▶ **ABOUT THIS TASK**:
What you produce should be an exact transcription of the data, minus any pictures.

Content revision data

____

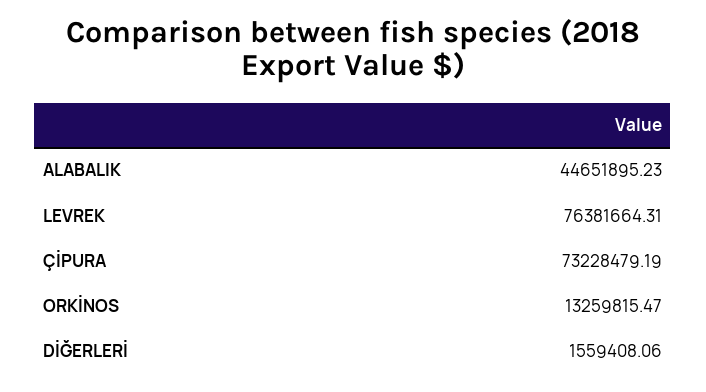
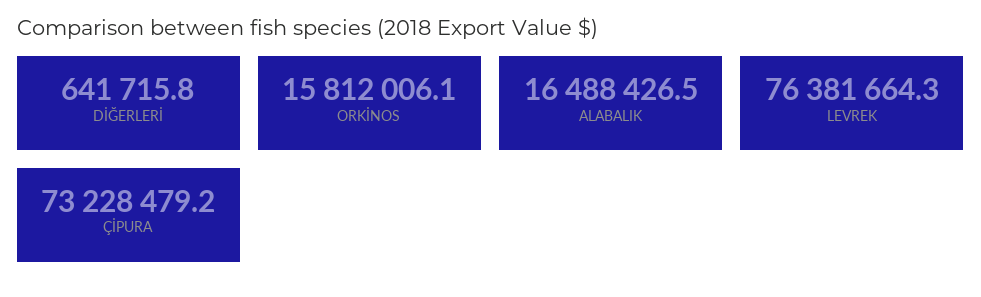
  {
-   "ALABALIK": 44651895.23,
+   "ALABALIK": 16488426.5,
    "LEVREK": 76381664.31,
    "ÇİPURA": 73228479.19,
-   "ORKİNOS": 13259815.47,
+   "ORKİNOS": 15812006.1,
-   "DİĞERLERİ": 1559408.06
+   "DİĞERLERİ": 641715.8
  }

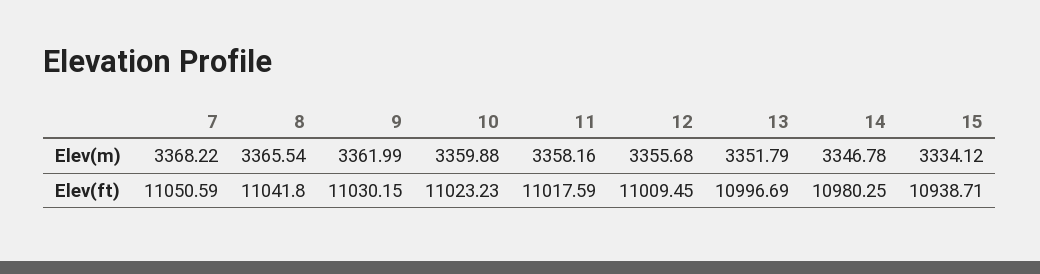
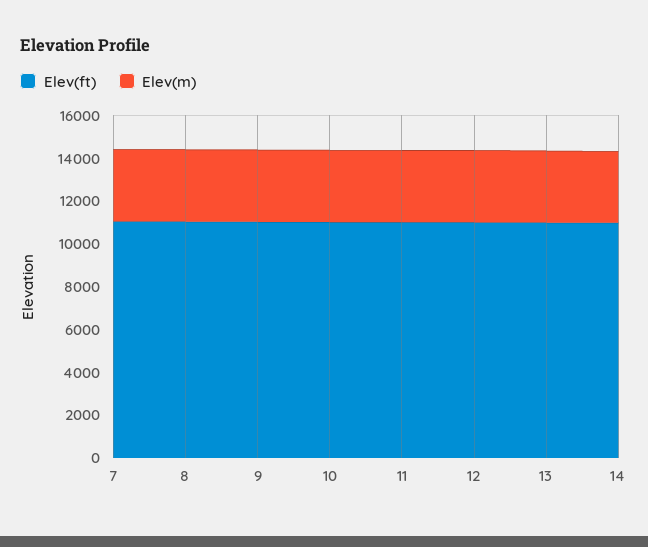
  {
    "Elev(m)": {
      "7": 3368.22,
      "8": 3365.54,
      "9": 3361.99,
      "10": 3359.88,
      "11": 3358.16,
      "12": 3355.68,
      "13": 3351.79,
-     "14": 3346.78,
+     "14": 3346.78
-     "15": 3334.12
    },
    "Elev(ft)": {
      "7": 11050.59,
      "8": 11041.8,
      "9": 11030.15,
      "10": 11023.23,
      "11": 11017.59,
      "12": 11009.45,
      "13": 10996.69,
-     "14": 10980.25,
+     "14": 10980.25
-     "15": 10938.71
    }
  }

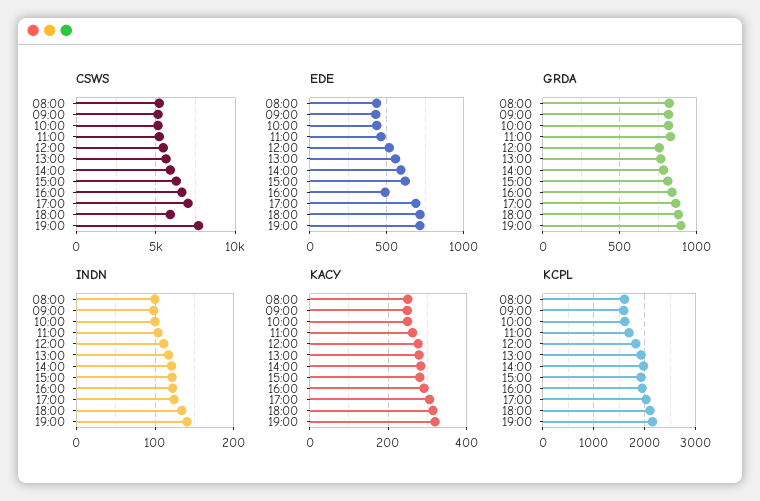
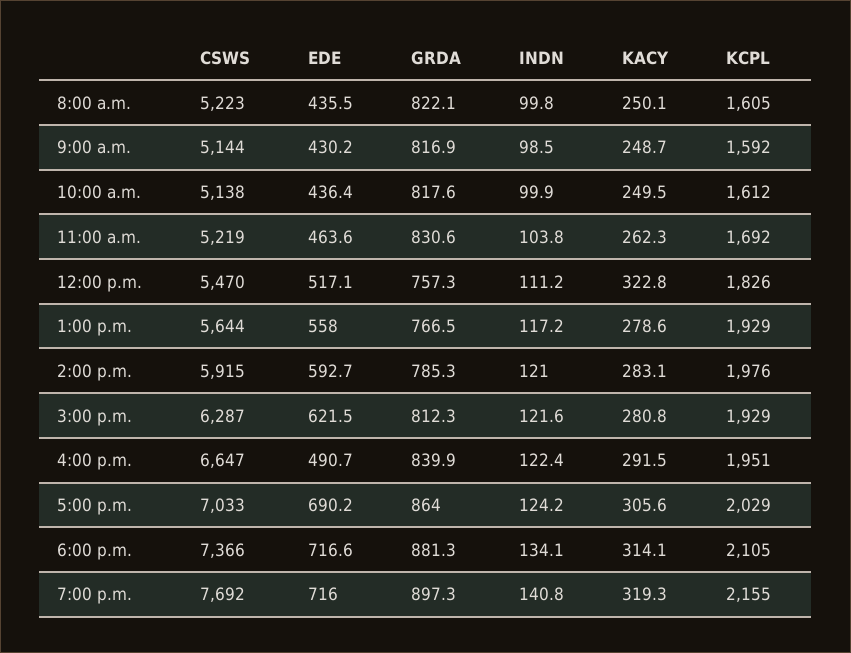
  {
    "CSWS": {
      "08:00": 5223,
      "09:00": 5144,
      "10:00": 5138,
      "11:00": 5219,
      "12:00": 5470,
      "13:00": 5644,
      "14:00": 5915,
      "15:00": 6287,
      "16:00": 6647,
      "17:00": 7033,
-     "18:00": 6000,
+     "18:00": 7366,
      "19:00": 7692
    },
    "EDE": {
      "08:00": 435.5,
      "09:00": 430.2,
      "10:00": 436.4,
      "11:00": 463.6,
      "12:00": 517.1,
      "13:00": 558,
      "14:00": 592.7,
      "15:00": 621.5,
      "16:00": 490.7,
      "17:00": 690.2,
      "18:00": 716.6,
      "19:00": 716
    },
    "GRDA": {
      "08:00": 822.1,
      "09:00": 816.9,
      "10:00": 817.6,
      "11:00": 830.6,
      "12:00": 757.3,
      "13:00": 766.5,
      "14:00": 785.3,
      "15:00": 812.3,
      "16:00": 839.9,
      "17:00": 864,
      "18:00": 881.3,
      "19:00": 897.3
    },
    "INDN": {
      "08:00": 99.8,
      "09:00": 98.5,
      "10:00": 99.9,
      "11:00": 103.8,
      "12:00": 111.2,
      "13:00": 117.2,
      "14:00": 121,
      "15:00": 121.6,
      "16:00": 122.4,
      "17:00": 124.2,
      "18:00": 134.1,
      "19:00": 140.8
    },
    "KACY": {
      "08:00": 250.1,
      "09:00": 248.7,
      "10:00": 249.5,
      "11:00": 262.3,
-     "12:00": 280,
+     "12:00": 322.8,
      "13:00": 278.6,
      "14:00": 283.1,
      "15:00": 280.8,
      "16:00": 291.5,
      "17:00": 305.6,
      "18:00": 314.1,
      "19:00": 319.3
    },
    "KCPL": {
      "08:00": 1605,
      "09:00": 1592,
      "10:00": 1612,
      "11:00": 1692,
      "12:00": 1826,
      "13:00": 1929,
      "14:00": 1976,
      "15:00": 1929,
      "16:00": 1951,
      "17:00": 2029,
      "18:00": 2105,
      "19:00": 2155
    }
  }

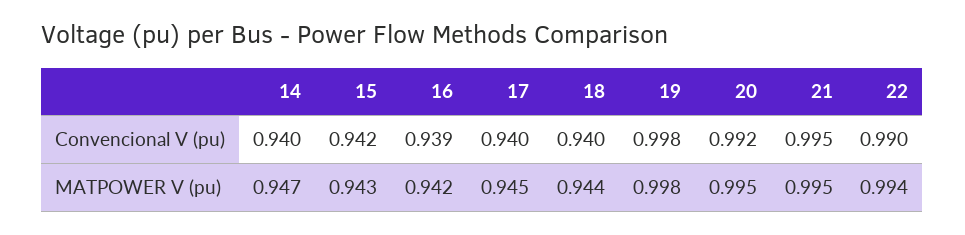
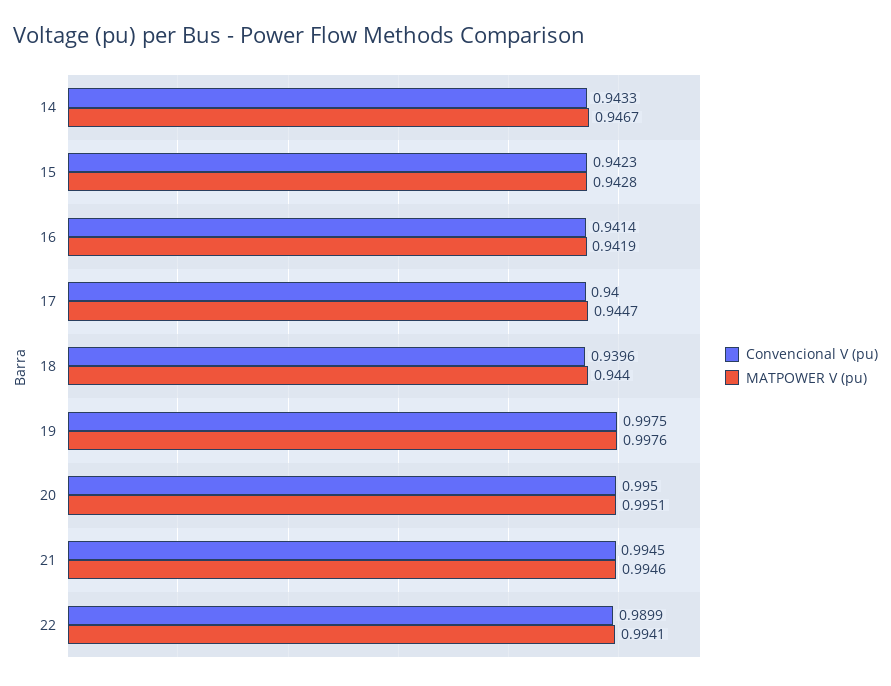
  {
    "Convencional V (pu)": {
-     "14": 0.94,
+     "14": 0.9433,
      "15": 0.9423,
-     "16": 0.939,
+     "16": 0.9414,
      "17": 0.94,
      "18": 0.9396,
      "19": 0.9975,
-     "20": 0.992,
+     "20": 0.995,
      "21": 0.9945,
      "22": 0.9899
    },
    "MATPOWER V (pu)": {
      "14": 0.9467,
      "15": 0.9428,
      "16": 0.9419,
      "17": 0.9447,
      "18": 0.944,
      "19": 0.9976,
      "20": 0.9951,
      "21": 0.9946,
      "22": 0.9941
    }
  }

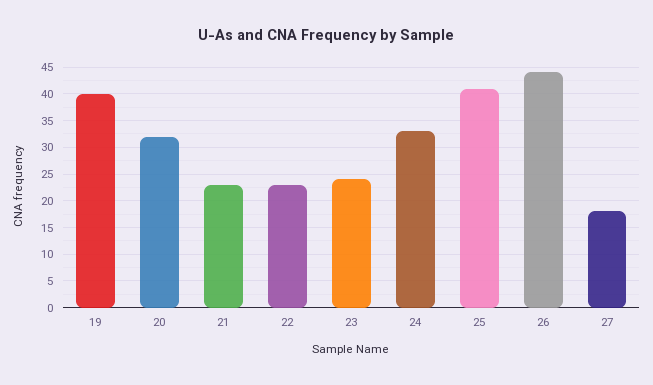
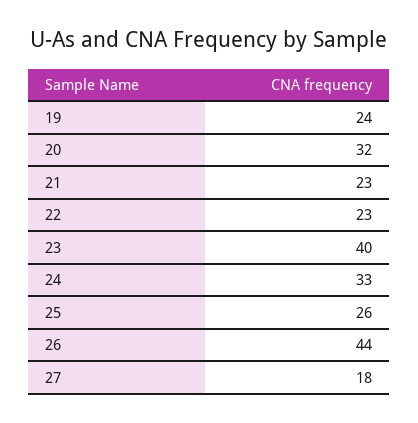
  {
-   "19": 40,
+   "19": 24,
    "20": 32,
    "21": 23,
    "22": 23,
-   "23": 25,
+   "23": 40,
    "24": 33,
-   "25": 40,
+   "25": 26,
    "26": 44,
    "27": 18
  }

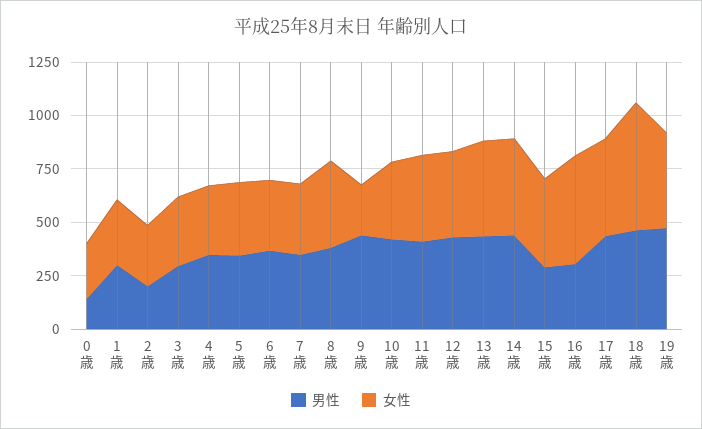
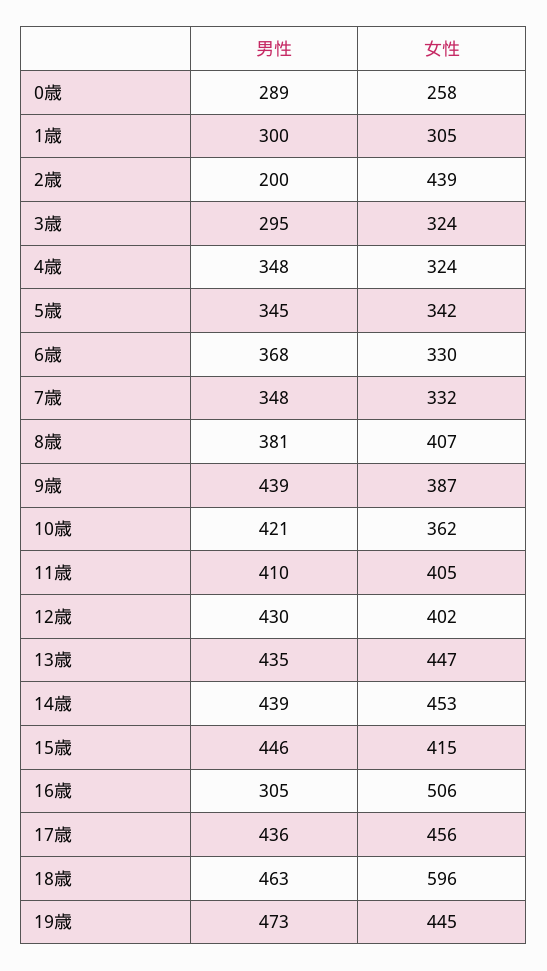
  {
    "男性": {
-     "0歳": 150,
+     "0歳": 289,
      "1歳": 300,
      "2歳": 200,
      "3歳": 295,
      "4歳": 348,
      "5歳": 345,
      "6歳": 368,
      "7歳": 348,
      "8歳": 381,
      "9歳": 439,
      "10歳": 421,
      "11歳": 410,
      "12歳": 430,
      "13歳": 435,
      "14歳": 439,
-     "15歳": 300,
+     "15歳": 446,
      "16歳": 305,
      "17歳": 436,
      "18歳": 463,
      "19歳": 473
    },
    "女性": {
      "0歳": 258,
      "1歳": 305,
-     "2歳": 300,
+     "2歳": 439,
      "3歳": 324,
      "4歳": 324,
      "5歳": 342,
      "6歳": 330,
      "7歳": 332,
      "8歳": 407,
-     "9歳": 250,
+     "9歳": 387,
      "10歳": 362,
      "11歳": 405,
      "12歳": 402,
      "13歳": 447,
      "14歳": 453,
      "15歳": 415,
      "16歳": 506,
      "17歳": 456,
      "18歳": 596,
      "19歳": 445
    }
  }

____

▶ **SOLUTION**:
  {
-   "ALABALIK": 44651895.23,
+   "ALABALIK": 16488426.5,
    "LEVREK": 76381664.31,
    "ÇİPURA": 73228479.19,
-   "ORKİNOS": 13259815.47,
+   "ORKİNOS": 15812006.1,
-   "DİĞERLERİ": 1559408.06
+   "DİĞERLERİ": 641715.8
  }

  {
    "Elev(m)": {
      "7": 3368.22,
      "8": 3365.54,
      "9": 3361.99,
      "10": 3359.88,
      "11": 3358.16,
      "12": 3355.68,
      "13": 3351.79,
-     "14": 3346.78,
+     "14": 3346.78
-     "15": 3334.12
    },
    "Elev(ft)": {
      "7": 11050.59,
      "8": 11041.8,
      "9": 11030.15,
      "10": 11023.23,
      "11": 11017.59,
      "12": 11009.45,
      "13": 10996.69,
-     "14": 10980.25,
+     "14": 10980.25
-     "15": 10938.71
    }
  }

  {
    "CSWS": {
      "08:00": 5223,
      "09:00": 5144,
      "10:00": 5138,
      "11:00": 5219,
      "12:00": 5470,
      "13:00": 5644,
      "14:00": 5915,
      "15:00": 6287,
      "16:00": 6647,
      "17:00": 7033,
-     "18:00": 6000,
+     "18:00": 7366,
      "19:00": 7692
    },
    "EDE": {
      "08:00": 435.5,
      "09:00": 430.2,
      "10:00": 436.4,
      "11:00": 463.6,
      "12:00": 517.1,
      "13:00": 558,
      "14:00": 592.7,
      "15:00": 621.5,
      "16:00": 490.7,
      "17:00": 690.2,
      "18:00": 716.6,
      "19:00": 716
    },
    "GRDA": {
      "08:00": 822.1,
      "09:00": 816.9,
      "10:00": 817.6,
      "11:00": 830.6,
      "12:00": 757.3,
      "13:00": 766.5,
      "14:00": 785.3,
      "15:00": 812.3,
      "16:00": 839.9,
      "17:00": 864,
      "18:00": 881.3,
      "19:00": 897.3
    },
    "INDN": {
      "08:00": 99.8,
      "09:00": 98.5,
      "10:00": 99.9,
      "11:00": 103.8,
      "12:00": 111.2,
      "13:00": 117.2,
      "14:00": 121,
      "15:00": 121.6,
      "16:00": 122.4,
      "17:00": 124.2,
      "18:00": 134.1,
      "19:00": 140.8
    },
    "KACY": {
      "08:00": 250.1,
      "09:00": 248.7,
      "10:00": 249.5,
      "11:00": 262.3,
-     "12:00": 280,
+     "12:00": 322.8,
      "13:00": 278.6,
      "14:00": 283.1,
      "15:00": 280.8,
      "16:00": 291.5,
      "17:00": 305.6,
      "18:00": 314.1,
      "19:00": 319.3
    },
    "KCPL": {
      "08:00": 1605,
      "09:00": 1592,
      "10:00": 1612,
      "11:00": 1692,
      "12:00": 1826,
      "13:00": 1929,
      "14:00": 1976,
      "15:00": 1929,
      "16:00": 1951,
      "17:00": 2029,
      "18:00": 2105,
      "19:00": 2155
    }
  }

  {
    "Convencional V (pu)": {
-     "14": 0.94,
+     "14": 0.9433,
      "15": 0.9423,
-     "16": 0.939,
+     "16": 0.9414,
      "17": 0.94,
      "18": 0.9396,
      "19": 0.9975,
-     "20": 0.992,
+     "20": 0.995,
      "21": 0.9945,
      "22": 0.9899
    },
    "MATPOWER V (pu)": {
      "14": 0.9467,
      "15": 0.9428,
      "16": 0.9419,
      "17": 0.9447,
      "18": 0.944,
      "19": 0.9976,
      "20": 0.9951,
      "21": 0.9946,
      "22": 0.9941
    }
  }

  {
-   "19": 40,
+   "19": 24,
    "20": 32,
    "21": 23,
    "22": 23,
-   "23": 25,
+   "23": 40,
    "24": 33,
-   "25": 40,
+   "25": 26,
    "26": 44,
    "27": 18
  }

  {
    "男性": {
-     "0歳": 150,
+     "0歳": 289,
      "1歳": 300,
      "2歳": 200,
      "3歳": 295,
      "4歳": 348,
      "5歳": 345,
      "6歳": 368,
      "7歳": 348,
      "8歳": 381,
      "9歳": 439,
      "10歳": 421,
      "11歳": 410,
      "12歳": 430,
      "13歳": 435,
      "14歳": 439,
-     "15歳": 300,
+     "15歳": 446,
      "16歳": 305,
      "17歳": 436,
      "18歳": 463,
      "19歳": 473
    },
    "女性": {
      "0歳": 258,
      "1歳": 305,
-     "2歳": 300,
+     "2歳": 439,
      "3歳": 324,
      "4歳": 324,
      "5歳": 342,
      "6歳": 330,
      "7歳": 332,
      "8歳": 407,
-     "9歳": 250,
+     "9歳": 387,
      "10歳": 362,
      "11歳": 405,
      "12歳": 402,
      "13歳": 447,
      "14歳": 453,
      "15歳": 415,
      "16歳": 506,
      "17歳": 456,
      "18歳": 596,
      "19歳": 445
    }
  }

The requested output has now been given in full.